Burnaby, B.C.-based Ballard develops fuel cells for various uses, including as a way to power automobiles. The technology pollutes far less than conventional engines or power generators. General Motors Corp. recently announced that it, too, is making fuel-cell progress, news that further shook Ballard stock. Ballard works with Ford Motor Co. and DaimlerChrysler AG,the two other Big Three auto makers.

While vehicles powered by fuel cells are not expected on the road en masse until at least 2010, Ballard says a portable fuel-cell power generator, produced by the Coleman Powermate division of Sunbeam Corp. of Delray Beach, Fla., will hit the market by year-end using Ballard technology.

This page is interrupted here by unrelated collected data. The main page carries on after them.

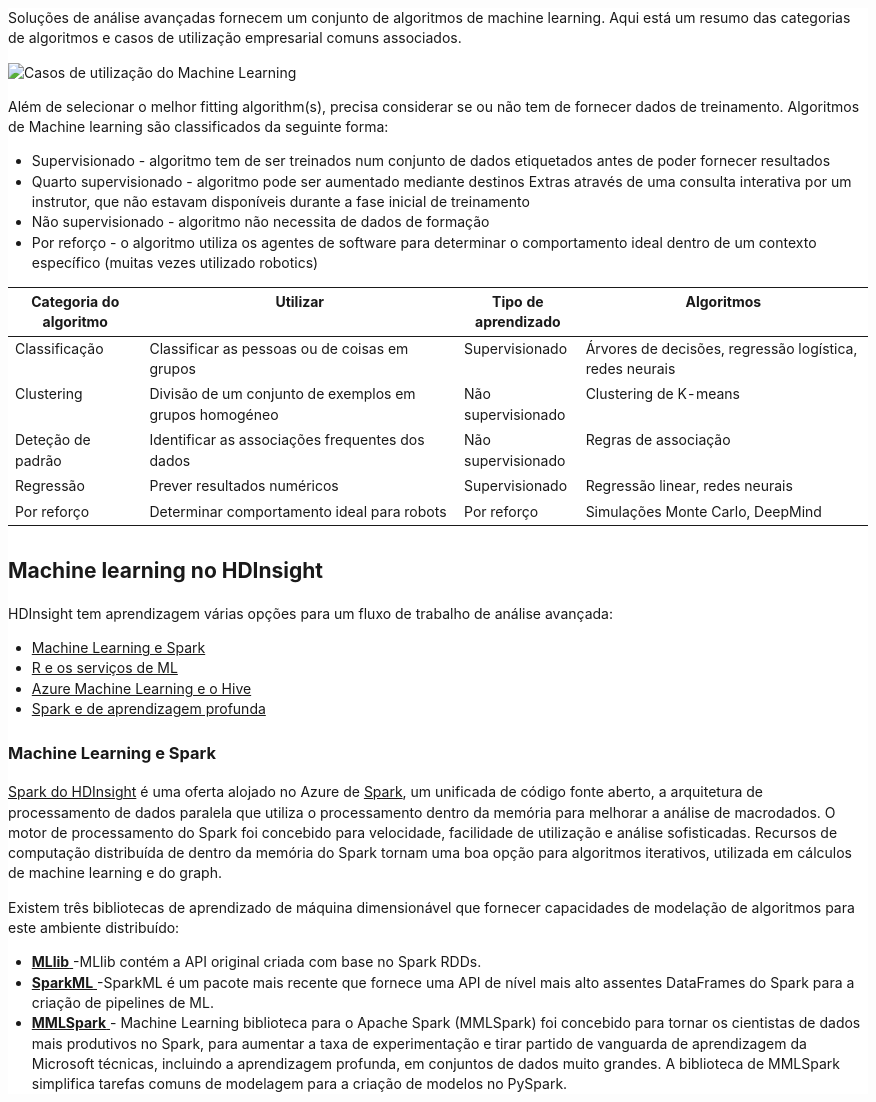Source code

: Soluções de análise avançadas fornecem um conjunto de algoritmos de machine learning. Aqui está um resumo das categorias de algoritmos e casos de utilização empresarial comuns associados.

![Casos de utilização do Machine Learning](./media/apache-hadoop-deep-dive-advanced-analytics/ml-use-cases.png)

Além de selecionar o melhor fitting algorithm(s), precisa considerar se ou não tem de fornecer dados de treinamento. Algoritmos de Machine learning são classificados da seguinte forma:

* Supervisionado - algoritmo tem de ser treinados num conjunto de dados etiquetados antes de poder fornecer resultados
* Quarto supervisionado - algoritmo pode ser aumentado mediante destinos Extras através de uma consulta interativa por um instrutor, que não estavam disponíveis durante a fase inicial de treinamento
* Não supervisionado - algoritmo não necessita de dados de formação 
* Por reforço - o algoritmo utiliza os agentes de software para determinar o comportamento ideal dentro de um contexto específico (muitas vezes utilizado robotics)


| Categoria do algoritmo| Utilizar | Tipo de aprendizado | Algoritmos |
| --- | --- | --- | -- |
| Classificação | Classificar as pessoas ou de coisas em grupos | Supervisionado | Árvores de decisões, regressão logística, redes neurais |
| Clustering | Divisão de um conjunto de exemplos em grupos homogéneo | Não supervisionado | Clustering de K-means |
| Deteção de padrão | Identificar as associações frequentes dos dados | Não supervisionado | Regras de associação |
| Regressão | Prever resultados numéricos | Supervisionado | Regressão linear, redes neurais |
| Por reforço | Determinar comportamento ideal para robots | Por reforço | Simulações Monte Carlo, DeepMind |

## <a name="machine-learning-on-hdinsight"></a>Machine learning no HDInsight

HDInsight tem aprendizagem várias opções para um fluxo de trabalho de análise avançada:

* [Machine Learning e Spark](#machine-learning-and-spark)
* [R e os serviços de ML](#r-and-r-server)
* [Azure Machine Learning e o Hive](#azure-machine-learning-and-hive)
* [Spark e de aprendizagem profunda](#spark-and-deep-learning)

### <a name="machine-learning-and-spark"></a>Machine Learning e Spark

[Spark do HDInsight](../spark/apache-spark-overview.md) é uma oferta alojado no Azure de [Spark](http://spark.apache.org/), um unificada de código fonte aberto, a arquitetura de processamento de dados paralela que utiliza o processamento dentro da memória para melhorar a análise de macrodados. O motor de processamento do Spark foi concebido para velocidade, facilidade de utilização e análise sofisticadas. Recursos de computação distribuída de dentro da memória do Spark tornam uma boa opção para algoritmos iterativos, utilizada em cálculos de machine learning e do graph. 

Existem três bibliotecas de aprendizado de máquina dimensionável que fornecer capacidades de modelação de algoritmos para este ambiente distribuído:

* [**MLlib** ](https://spark.apache.org/docs/latest/ml-guide.html) -MLlib contém a API original criada com base no Spark RDDs.
* [**SparkML** ](https://spark.apache.org/docs/1.2.2/ml-guide.html) -SparkML é um pacote mais recente que fornece uma API de nível mais alto assentes DataFrames do Spark para a criação de pipelines de ML.
* [**MMLSpark** ](https://github.com/Azure/mmlspark) - Machine Learning biblioteca para o Apache Spark (MMLSpark) foi concebido para tornar os cientistas de dados mais produtivos no Spark, para aumentar a taxa de experimentação e tirar partido de vanguarda de aprendizagem da Microsoft técnicas, incluindo a aprendizagem profunda, em conjuntos de dados muito grandes. A biblioteca de MMLSpark simplifica tarefas comuns de modelagem para a criação de modelos no PySpark.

Ballard reported second-quarter earnings last week. Revenue more than tripled to $14.9-million, a quarterly record, but the company's loss widened to $41-million or 45 cents a share from $18.6-million or 21 cents a year earlier.

According to Kip Smith, president and chief operating officer, the company increased research and development spending to push its portable generator to the market. Coleman and several other equipment makers received 155 pre-production fuel-cell power units during the quarter.

James David, a UBS Warburg analyst in Montreal, said the Coleman generator will turn the tide for Ballard stock, producing a "meaningful rally" late this year and early next.

"We have yet to see a meaningful weeding out of the winners and losers [in this sector]" Mr. David wrote in a note to clients after the earnings report.

"[Ballard]has long been considered the fuel cell industry leader, largely on the back of its extensive history, advanced technology and unparalleled record of product field testing. We believe the company is poised to take its evolution to the next stage . . . and this will sharply differentiate it from the rest of the market."

He rates the company "buy" and has a 12-month target of $185.

According to Bloomberg News, more than half of the 26 analysts who follow the company rate it "hold." One rates it "sell."